Direktur Eksekutif IESR, Fabby Tumiwa  mengatakan, laporan itu adalah kajian komprehensif pertama di Indonesia yang menggambarkan peta jalan mencapai emisi nol karbon dalam sistem energi nasional.

Fabby menambahkan bahwa langkah pertama dan krusial dari upaya dekarbonisasi adalah dengan mencapai puncak emisi paling lambat pada 2030.

Menurutnya, dukungan kebijakan yang kuat akan membuat pembangkit energi terbarukan dapat dikembangkan dengan masif disertai dengan penurunan kapasitas pembangkit listrik fosil.

Laporan tersebut menggunakan model transisi sistem energi yang dikembangkan oleh Lappeenranta University of Technology (LUT), sehingga memperlihatkan bahwa Indonesia mampu menggunakan 100 persen energi terbarukan di sektor kelistrikan, industri, dan transportasi.

Satu dekade mendatang akan menjadi penentu bagi upaya dekarbonisasi di Indonesia.
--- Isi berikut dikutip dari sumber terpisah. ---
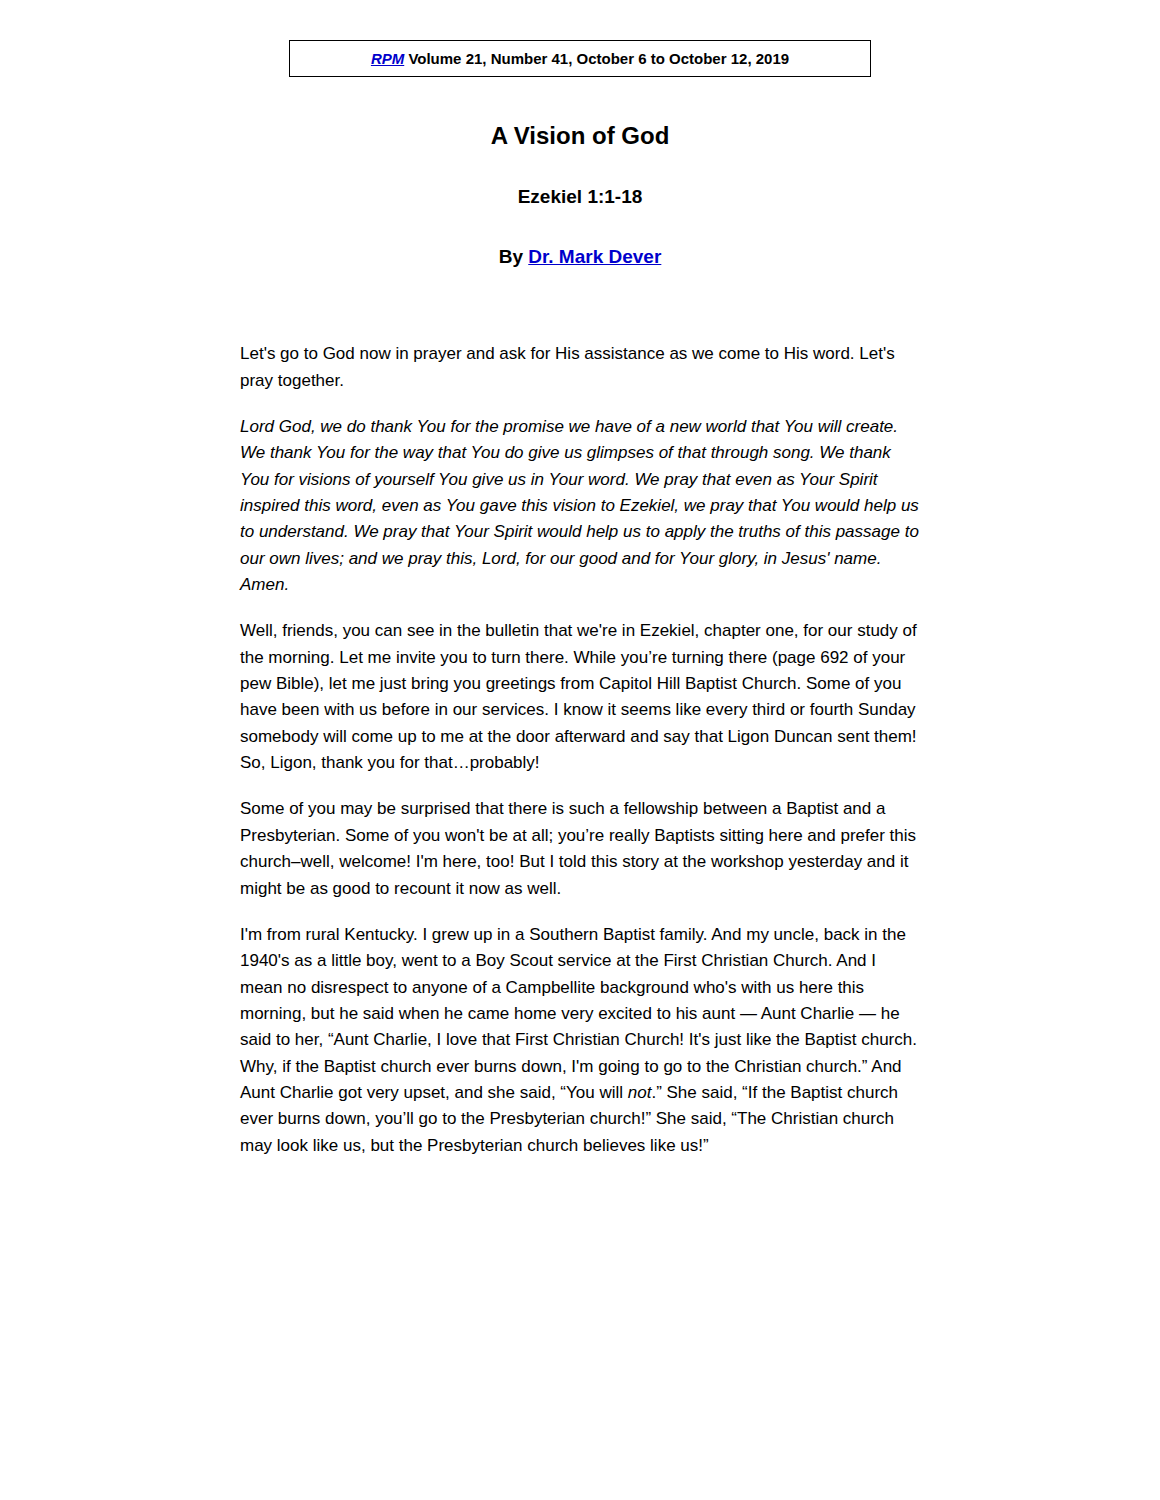RPM Volume 21, Number 41, October 6 to October 12, 2019
A Vision of God
Ezekiel 1:1-18
By Dr. Mark Dever
Let's go to God now in prayer and ask for His assistance as we come to His word. Let's pray together.
Lord God, we do thank You for the promise we have of a new world that You will create. We thank You for the way that You do give us glimpses of that through song. We thank You for visions of yourself You give us in Your word. We pray that even as Your Spirit inspired this word, even as You gave this vision to Ezekiel, we pray that You would help us to understand. We pray that Your Spirit would help us to apply the truths of this passage to our own lives; and we pray this, Lord, for our good and for Your glory, in Jesus' name. Amen.
Well, friends, you can see in the bulletin that we're in Ezekiel, chapter one, for our study of the morning. Let me invite you to turn there. While you’re turning there (page 692 of your pew Bible), let me just bring you greetings from Capitol Hill Baptist Church. Some of you have been with us before in our services. I know it seems like every third or fourth Sunday somebody will come up to me at the door afterward and say that Ligon Duncan sent them! So, Ligon, thank you for that…probably!
Some of you may be surprised that there is such a fellowship between a Baptist and a Presbyterian. Some of you won't be at all; you’re really Baptists sitting here and prefer this church–well, welcome! I'm here, too! But I told this story at the workshop yesterday and it might be as good to recount it now as well.
I'm from rural Kentucky. I grew up in a Southern Baptist family. And my uncle, back in the 1940's as a little boy, went to a Boy Scout service at the First Christian Church. And I mean no disrespect to anyone of a Campbellite background who's with us here this morning, but he said when he came home very excited to his aunt — Aunt Charlie — he said to her, “Aunt Charlie, I love that First Christian Church! It's just like the Baptist church. Why, if the Baptist church ever burns down, I'm going to go to the Christian church.” And Aunt Charlie got very upset, and she said, “You will not.” She said, “If the Baptist church ever burns down, you’ll go to the Presbyterian church!” She said, “The Christian church may look like us, but the Presbyterian church believes like us!”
Untuk mulai menurunkan emisi gas rumah kaca, Indonesia perlu memasang sekitar 140 gigawatt energi terbarukan dengan komposisi 80 persen pembangkit listrik tenaga surya pada 2030.

Selain itu, penjualan mobil listrik dan sepeda motor perlu ditingkatkan masing-masing menjadi 2,9 juta dan 94,5 juta pada 2030. Suatu peningkatan yang sungguh dramatis bila dibandingkan dengan tingkat penjualan kendaraan listrik yang masih minim saat ini.

Di sektor industri, pemenuhan kebutuhan panas industri menggunakan listrik perlu menjadi pilihan utama, diikuti oleh energi biomassa. Hal terpenting lainnya, PLN perlu menghentikan pembangunan pembangkit listrik tenaga batu bara pada 2025.